Section 28 of the LSA requires that regulators “must” comply with this section, which includes obligations to be “transparent” and “accountable” in each of its regulatory activities, “which would include its own decision making to promote public interest and it in obligations to the profession including rule making”, Mr Bennett said.

“In my view not being fully transparent with the press, the profession and consumers is potentially unlawful and the SRA risk someone challenging the board’s decision before the courts to ensure the SRA is open and transparent in its actions.
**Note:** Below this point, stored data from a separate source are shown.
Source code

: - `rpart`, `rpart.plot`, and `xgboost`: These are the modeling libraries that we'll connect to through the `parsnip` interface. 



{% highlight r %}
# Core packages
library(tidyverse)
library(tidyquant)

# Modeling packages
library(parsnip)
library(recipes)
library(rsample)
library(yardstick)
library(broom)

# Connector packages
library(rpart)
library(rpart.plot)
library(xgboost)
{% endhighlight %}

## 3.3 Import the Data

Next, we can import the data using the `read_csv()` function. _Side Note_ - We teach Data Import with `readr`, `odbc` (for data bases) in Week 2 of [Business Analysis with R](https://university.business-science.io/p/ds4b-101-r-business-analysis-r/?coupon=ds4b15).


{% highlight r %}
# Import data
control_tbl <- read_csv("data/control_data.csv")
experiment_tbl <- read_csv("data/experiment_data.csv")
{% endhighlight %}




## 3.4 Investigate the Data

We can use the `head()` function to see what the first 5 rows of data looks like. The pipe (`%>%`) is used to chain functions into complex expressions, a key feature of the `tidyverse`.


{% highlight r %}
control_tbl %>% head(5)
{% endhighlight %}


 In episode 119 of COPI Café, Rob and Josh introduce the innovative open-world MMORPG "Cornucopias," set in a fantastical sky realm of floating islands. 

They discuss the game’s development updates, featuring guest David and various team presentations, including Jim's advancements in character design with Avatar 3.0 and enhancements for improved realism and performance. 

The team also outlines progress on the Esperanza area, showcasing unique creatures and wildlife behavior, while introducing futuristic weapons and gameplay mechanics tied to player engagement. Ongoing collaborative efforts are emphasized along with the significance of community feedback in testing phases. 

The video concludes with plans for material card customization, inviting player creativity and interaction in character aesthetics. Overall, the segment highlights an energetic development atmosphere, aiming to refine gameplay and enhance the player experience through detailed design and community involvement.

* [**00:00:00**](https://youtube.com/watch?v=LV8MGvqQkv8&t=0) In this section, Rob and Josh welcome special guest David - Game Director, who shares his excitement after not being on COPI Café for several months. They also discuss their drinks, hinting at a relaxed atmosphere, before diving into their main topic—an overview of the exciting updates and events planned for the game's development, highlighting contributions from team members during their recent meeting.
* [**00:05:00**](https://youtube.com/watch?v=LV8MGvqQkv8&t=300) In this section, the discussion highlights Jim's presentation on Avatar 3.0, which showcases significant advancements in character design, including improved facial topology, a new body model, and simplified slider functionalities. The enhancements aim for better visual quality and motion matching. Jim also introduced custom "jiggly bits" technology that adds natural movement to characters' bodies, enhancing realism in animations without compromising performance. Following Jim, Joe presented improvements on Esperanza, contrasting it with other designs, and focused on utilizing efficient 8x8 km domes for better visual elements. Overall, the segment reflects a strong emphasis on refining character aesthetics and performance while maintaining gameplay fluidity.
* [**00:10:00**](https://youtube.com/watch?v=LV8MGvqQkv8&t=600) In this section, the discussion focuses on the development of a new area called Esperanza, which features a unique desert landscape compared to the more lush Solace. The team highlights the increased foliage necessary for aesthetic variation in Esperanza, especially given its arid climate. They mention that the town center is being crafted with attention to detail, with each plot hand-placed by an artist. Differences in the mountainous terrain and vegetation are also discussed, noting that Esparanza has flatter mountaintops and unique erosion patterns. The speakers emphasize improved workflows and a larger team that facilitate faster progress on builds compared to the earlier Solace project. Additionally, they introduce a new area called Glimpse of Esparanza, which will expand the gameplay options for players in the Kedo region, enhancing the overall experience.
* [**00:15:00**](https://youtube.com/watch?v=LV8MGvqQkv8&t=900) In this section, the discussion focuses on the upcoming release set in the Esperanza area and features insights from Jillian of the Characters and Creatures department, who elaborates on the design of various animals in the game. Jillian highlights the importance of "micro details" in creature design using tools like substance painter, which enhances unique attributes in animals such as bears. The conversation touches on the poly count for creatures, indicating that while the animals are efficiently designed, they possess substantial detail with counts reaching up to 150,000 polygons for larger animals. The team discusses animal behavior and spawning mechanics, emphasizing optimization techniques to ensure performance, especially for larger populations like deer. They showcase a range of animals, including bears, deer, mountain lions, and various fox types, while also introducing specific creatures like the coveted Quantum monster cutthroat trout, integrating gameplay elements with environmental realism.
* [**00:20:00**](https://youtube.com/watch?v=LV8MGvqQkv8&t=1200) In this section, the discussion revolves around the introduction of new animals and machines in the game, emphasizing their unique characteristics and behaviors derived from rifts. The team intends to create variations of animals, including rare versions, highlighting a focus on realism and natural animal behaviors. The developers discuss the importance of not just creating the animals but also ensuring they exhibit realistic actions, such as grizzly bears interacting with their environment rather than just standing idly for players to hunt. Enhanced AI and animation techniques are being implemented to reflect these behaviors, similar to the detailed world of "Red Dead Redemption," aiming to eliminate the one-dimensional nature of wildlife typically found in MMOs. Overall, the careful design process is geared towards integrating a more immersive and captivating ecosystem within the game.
“Section 28 also requires the SRA to have regard to ‘best regulatory practice’ and closing the doors to its board and its public interest-focused decision-making is difficult, perhaps impossible, to justify against the legal obligations arising from the LSA.

“In particular the transparency of other regulators now put the SRA as not only incompatible in terms of enforcement, which is a long held weakness of the SRA whose disciplinary processes are more onerous, but in terms of a lack of transparency with comparable regulators.”

Mr Bennett said the SRA also appeared not to have considered the Regulators Code – to which it is a signatory – which requires regulators to “ensure that their approach to regulatory activities is transparent”.

He added that the “disconnect” between the SRA board’s approach on to transparency and “its expectations on solicitors, law firms and compliance officers in particular is stark”.

“At a time when the SRA seeks full independence, rather than merely operational independence, from the Law Society, it is risk the SRA board needed not to take and risks damaging its credibility as a regulator which within the solicitors’ profession it is yet to achieve in many aspects.”

Mr Bennett concluded: “Much of what the SRA does is well intentioned, appropriate and done well. However, the overzealous enforcement and the consistent lack of transparency in its actions is a concern and the SRA board has elevated existing concerns [with this decision].

“The SRA board faces a crucial credibility test on this issue: Does it recognise its own misjudgement and will it report it to the profession by reversing an obvious error?”